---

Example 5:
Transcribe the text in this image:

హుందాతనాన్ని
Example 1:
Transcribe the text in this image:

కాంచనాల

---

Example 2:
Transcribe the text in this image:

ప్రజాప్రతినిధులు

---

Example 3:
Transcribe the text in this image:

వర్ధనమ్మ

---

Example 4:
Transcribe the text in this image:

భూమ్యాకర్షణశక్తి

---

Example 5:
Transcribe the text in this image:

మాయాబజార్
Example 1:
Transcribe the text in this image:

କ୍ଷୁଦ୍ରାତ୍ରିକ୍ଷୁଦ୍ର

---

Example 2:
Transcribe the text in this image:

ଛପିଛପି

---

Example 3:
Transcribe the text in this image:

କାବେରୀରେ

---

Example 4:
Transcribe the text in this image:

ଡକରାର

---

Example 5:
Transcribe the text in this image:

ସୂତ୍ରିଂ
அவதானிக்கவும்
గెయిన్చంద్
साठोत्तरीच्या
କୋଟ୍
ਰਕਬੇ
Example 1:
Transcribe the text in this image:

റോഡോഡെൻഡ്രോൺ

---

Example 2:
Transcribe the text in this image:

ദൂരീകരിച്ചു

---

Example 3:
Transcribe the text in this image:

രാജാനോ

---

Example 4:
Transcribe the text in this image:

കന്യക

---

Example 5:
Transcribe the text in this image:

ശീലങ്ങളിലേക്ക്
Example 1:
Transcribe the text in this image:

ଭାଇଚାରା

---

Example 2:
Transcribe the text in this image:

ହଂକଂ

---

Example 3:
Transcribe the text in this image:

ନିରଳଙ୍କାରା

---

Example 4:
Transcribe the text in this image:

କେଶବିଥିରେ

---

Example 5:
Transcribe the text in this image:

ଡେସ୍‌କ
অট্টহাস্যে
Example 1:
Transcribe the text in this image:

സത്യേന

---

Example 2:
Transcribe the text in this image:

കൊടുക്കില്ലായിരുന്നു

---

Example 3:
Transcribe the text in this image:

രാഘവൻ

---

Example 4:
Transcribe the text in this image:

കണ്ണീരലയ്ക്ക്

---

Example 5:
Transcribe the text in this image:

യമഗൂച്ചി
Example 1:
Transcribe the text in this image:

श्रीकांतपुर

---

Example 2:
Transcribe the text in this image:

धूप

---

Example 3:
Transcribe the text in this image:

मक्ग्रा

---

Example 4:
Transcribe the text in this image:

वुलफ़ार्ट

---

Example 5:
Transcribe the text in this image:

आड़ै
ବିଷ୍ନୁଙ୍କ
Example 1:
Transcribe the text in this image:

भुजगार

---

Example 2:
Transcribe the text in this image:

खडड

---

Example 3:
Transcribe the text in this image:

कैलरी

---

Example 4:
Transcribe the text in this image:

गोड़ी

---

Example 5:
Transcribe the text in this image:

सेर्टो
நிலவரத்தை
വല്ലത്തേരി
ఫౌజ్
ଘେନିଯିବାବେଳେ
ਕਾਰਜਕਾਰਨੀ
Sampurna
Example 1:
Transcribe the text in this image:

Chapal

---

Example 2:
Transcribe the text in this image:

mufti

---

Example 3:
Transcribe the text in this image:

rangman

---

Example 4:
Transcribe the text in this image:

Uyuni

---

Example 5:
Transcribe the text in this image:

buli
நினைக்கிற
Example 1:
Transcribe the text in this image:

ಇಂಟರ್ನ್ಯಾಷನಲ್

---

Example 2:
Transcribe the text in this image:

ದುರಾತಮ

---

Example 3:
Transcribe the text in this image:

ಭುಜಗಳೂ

#####

**Task**:
Produce the material again exactly as it is shown above.

**Worked solution**:
---

Example 5:
Transcribe the text in this image:

హుందాతనాన్ని
Example 1:
Transcribe the text in this image:

కాంచనాల

---

Example 2:
Transcribe the text in this image:

ప్రజాప్రతినిధులు

---

Example 3:
Transcribe the text in this image:

వర్ధనమ్మ

---

Example 4:
Transcribe the text in this image:

భూమ్యాకర్షణశక్తి

---

Example 5:
Transcribe the text in this image:

మాయాబజార్
Example 1:
Transcribe the text in this image:

କ୍ଷୁଦ୍ରାତ୍ରିକ୍ଷୁଦ୍ର

---

Example 2:
Transcribe the text in this image:

ଛପିଛପି

---

Example 3:
Transcribe the text in this image:

କାବେରୀରେ

---

Example 4:
Transcribe the text in this image:

ଡକରାର

---

Example 5:
Transcribe the text in this image:

ସୂତ୍ରିଂ
அவதானிக்கவும்
గెయిన్చంద్
साठोत्तरीच्या
କୋଟ୍
ਰਕਬੇ
Example 1:
Transcribe the text in this image:

റോഡോഡെൻഡ്രോൺ

---

Example 2:
Transcribe the text in this image:

ദൂരീകരിച്ചു

---

Example 3:
Transcribe the text in this image:

രാജാനോ

---

Example 4:
Transcribe the text in this image:

കന്യക

---

Example 5:
Transcribe the text in this image:

ശീലങ്ങളിലേക്ക്
Example 1:
Transcribe the text in this image:

ଭାଇଚାରା

---

Example 2:
Transcribe the text in this image:

ହଂକଂ

---

Example 3:
Transcribe the text in this image:

ନିରଳଙ୍କାରା

---

Example 4:
Transcribe the text in this image:

କେଶବିଥିରେ

---

Example 5:
Transcribe the text in this image:

ଡେସ୍‌କ
অট্টহাস্যে
Example 1:
Transcribe the text in this image:

സത്യേന

---

Example 2:
Transcribe the text in this image:

കൊടുക്കില്ലായിരുന്നു

---

Example 3:
Transcribe the text in this image:

രാഘവൻ

---

Example 4:
Transcribe the text in this image:

കണ്ണീരലയ്ക്ക്

---

Example 5:
Transcribe the text in this image:

യമഗൂച്ചി
Example 1:
Transcribe the text in this image:

श्रीकांतपुर

---

Example 2:
Transcribe the text in this image:

धूप

---

Example 3:
Transcribe the text in this image:

मक्ग्रा

---

Example 4:
Transcribe the text in this image:

वुलफ़ार्ट

---

Example 5:
Transcribe the text in this image:

आड़ै
ବିଷ୍ନୁଙ୍କ
Example 1:
Transcribe the text in this image:

भुजगार

---

Example 2:
Transcribe the text in this image:

खडड

---

Example 3:
Transcribe the text in this image:

कैलरी

---

Example 4:
Transcribe the text in this image:

गोड़ी

---

Example 5:
Transcribe the text in this image:

सेर्टो
நிலவரத்தை
വല്ലത്തേരി
ఫౌజ్
ଘେନିଯିବାବେଳେ
ਕਾਰਜਕਾਰਨੀ
Sampurna
Example 1:
Transcribe the text in this image:

Chapal

---

Example 2:
Transcribe the text in this image:

mufti

---

Example 3:
Transcribe the text in this image:

rangman

---

Example 4:
Transcribe the text in this image:

Uyuni

---

Example 5:
Transcribe the text in this image:

buli
நினைக்கிற
Example 1:
Transcribe the text in this image:

ಇಂಟರ್ನ್ಯಾಷನಲ್

---

Example 2:
Transcribe the text in this image:

ದುರಾತಮ

---

Example 3:
Transcribe the text in this image:

ಭುಜಗಳೂ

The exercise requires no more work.